When will Man City man up?

November, 10, 2010
Rafael Da Silva and Carlos TevezJohn Peters/Man Utd via Getty ImagesCarlos Tevez' dustup with Rafael was the fiercest offense City could muster.

Say this about Manchester City manager Roberto Mancini: The man loves to play defense. More, I'm guessing, than he loves his scarves.

At the end of the game between Manchester City and Manchester United, the commentators asked if City fans would be happy with a scoreless draw. Why would they? Their club has only poured half a billion dollars into new player signings, and yet their manager is competing in typical Italian fashion. The key players in the midfield -- James Milner, Gareth Barry and Nigel De Jong -- were all defensive in posture. Yaya Toure tried to get forward from time to time, but as his days at Barca demonstrated, he's a holding midfielder at heart. There was no real bite to the City side, no real ambition. Unless you count earning a point to be ambitious.

City had only one intention in this game -- to defend. It's understandable when you're a lesser team, a minnow outmatched by a bigger, stronger opponent with depth on the bench. It's why, for example, I can tolerate the way Glasgow Rangers park the bus, especially in Europe. But City has the man power to boss a game, and a bench that (on this day) was more equipped to change the match than United's available substitutions. Instead, it was the Red Devils that took command of the proceedings, especially in the second half, and tried to score.

To be fair, City defended superbly (as did United's Nemanja Vidic), but shouldn't its fans expect more given the club's resources? Supporters may laud Mancini's tactical approach, but how satisfying can that really be, especially if the club doesn't add a trophy to its collection? It's worse than being an Arsenal supporter. At least the Gunners play an entertaining brand of football, only to disappoint. City is just going to bore its faithful to death.

Mancini continues to show an aversion to playing Adam Johnson. Once again, he didn't start. And once again, City were sluggish and lacked spark on the counter-attack. You could practically take a bathroom break in the time it took City to mount a charge, and United's men were more than well prepared to defend in numbers by the time City was in the danger zone.

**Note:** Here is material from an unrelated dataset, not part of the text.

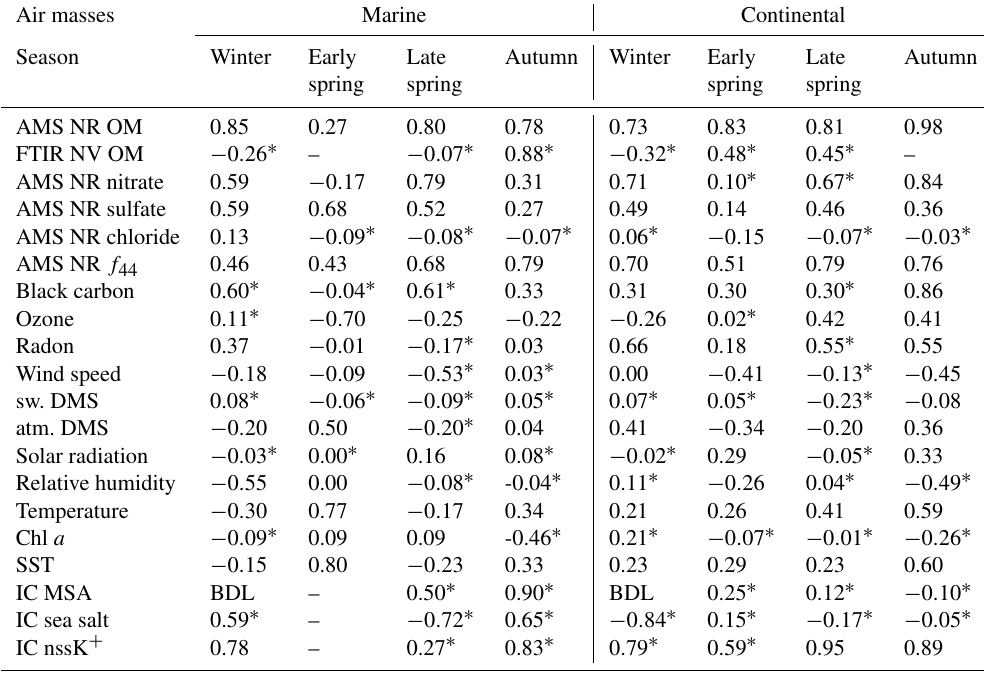
Table 4. Pearson correlation ( R ) coefficient values between AMS NR amine fragments and various tracers for marine periods (columns on the left) and continental periods (columns on the right). The strength of each correlation is given by the magnitude of R : no correlation ( | R | < 0 . 25), weak correlation (0 . 25 ≤ | R | < 0 . 50), moderate correlation (0 . 50 ≤ | R | < 0 . 80), and strong correlation (0 . 80 ≤ | R | ). Correlations that are not statistically significant ( p ≥ 0 . 05) are indicated by “ ∗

And yet, Johnson was warming the bench. He can add pace down the right and terrorize defenses, but he wasn't brought on until the 73rd minute.

Emmanuel Adebayor sauntered onto the pitch in stoppage time. Of course, Mancini didn't dare leave Tevez on; heaven forbid you play two strikers up top … at the same time! In the end, the manager used the substitution to run down the clock, not try and win the game. You left Arsenal for this, Adebayor?

And no wonder Tevez likes to skip off to Argentina from time to time. He's not really homesick. He's bored to death playing on a team that looks like it OD'ed on tryptophan from eating too much turkey.

Mancini may do enough to reach a fourth-place finish this season for Champions League football next year. It's his major ambition at this point, having downgraded City's hopes at the beginning of the season for winning the league. But that's as far as he's going to take this team until Manchester City finally mans up.